O juiz federal Fausto Martin De Sanctis, do Tribunal Regional Federal da 3ª Região, viajará no final de março aos Estados Unidos, onde realizará pesquisa durante seis meses sobre julgamentos de crimes financeiros.

O magistrado recebeu convites de instituições públicas e privadas para proferir palestras sobre a legislação e as práticas de combate à lavagem de dinheiro no Brasil.

De Sanctis cumprirá programa oficial do Federal Judicial Center, em Washington, instituição que anualmente convida um pequeno número de juízes, autoridades públicas e acadêmicos para conduzir pesquisas sobre o Judiciário.

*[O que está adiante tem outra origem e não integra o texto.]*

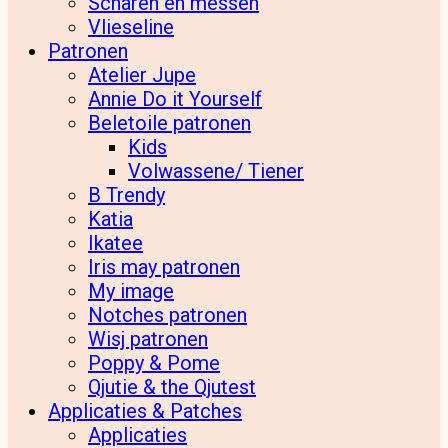
Scharen en messen
Vlieseline
Patronen
Atelier Jupe
Annie Do it Yourself
Beletoile patronen
Kids
Volwassene/ Tiener
B Trendy
Katia
Ikatee
Iris may patronen
My image
Notches patronen
Wisj patronen
Poppy & Pome
Qjutie & the Qjutest
Applicaties & Patches
Applicaties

O FJC aprovou a proposta de De Sanctis para realizar pesquisa sobre litigância criminal nas Cortes federais norte-americanas. O programa prevê sete horas diárias de trabalho, de segunda a sexta, num total de 780 horas, sem previsão de férias no período.

Um dos convites para proferir palestra foi formulado pela “Money Transmitter Regulators Association”. A entidade reúne representantes de 46 Estados nos EUA, voltados para incrementar os mecanismos de regulação do processo de transferência de dinheiro.

Há interesse dos órgãos oficiais reguladores do sistema financeiro em conhecer a experiência do magistrado, especializado em julgar crimes financeiros, e os programas, iniciativas e prioridades do Brasil nessa área.

Em janeiro, a “International Financial Law Review” publicou reportagem de Ryan Bolger com avaliações de De Sanctis. O texto trata do projeto de lei 6826/2010, pelo qual as pessoas jurídicas (sociedades, associações e fundações) passarão a responder no campo administrativo e civil por atos lesivos cometidos contra a administração pública.

De Sanctis avalia que os investimentos externos no Brasil aumentarão se forem aprovados mecanismos estabelecendo punições a empresas envolvidas em corrupção.

Segundo o juiz, essa legislação poderá colocar o Brasil mais perto de países que possuem instrumentos legais eficientes para inibir a corrupção, como os Estados Unidos e Canadá, tornando o país um local mais seguro para fazer negócios.

De Sanctis espera que a nova legislação seja aprovada, processo que pode ser retardadado, contudo, pelo lobby corporativo.

“Há um sentimento coletivo na sociedade civil de que a corrupção está em todo o lugar, mesmo nas práticas de negócios”, diz De Sanctis.  Segundo o magistrado, “o sistema judicial deve ser mais eficiente para que seja reduzida a corrupção das empresas e dos políticos.”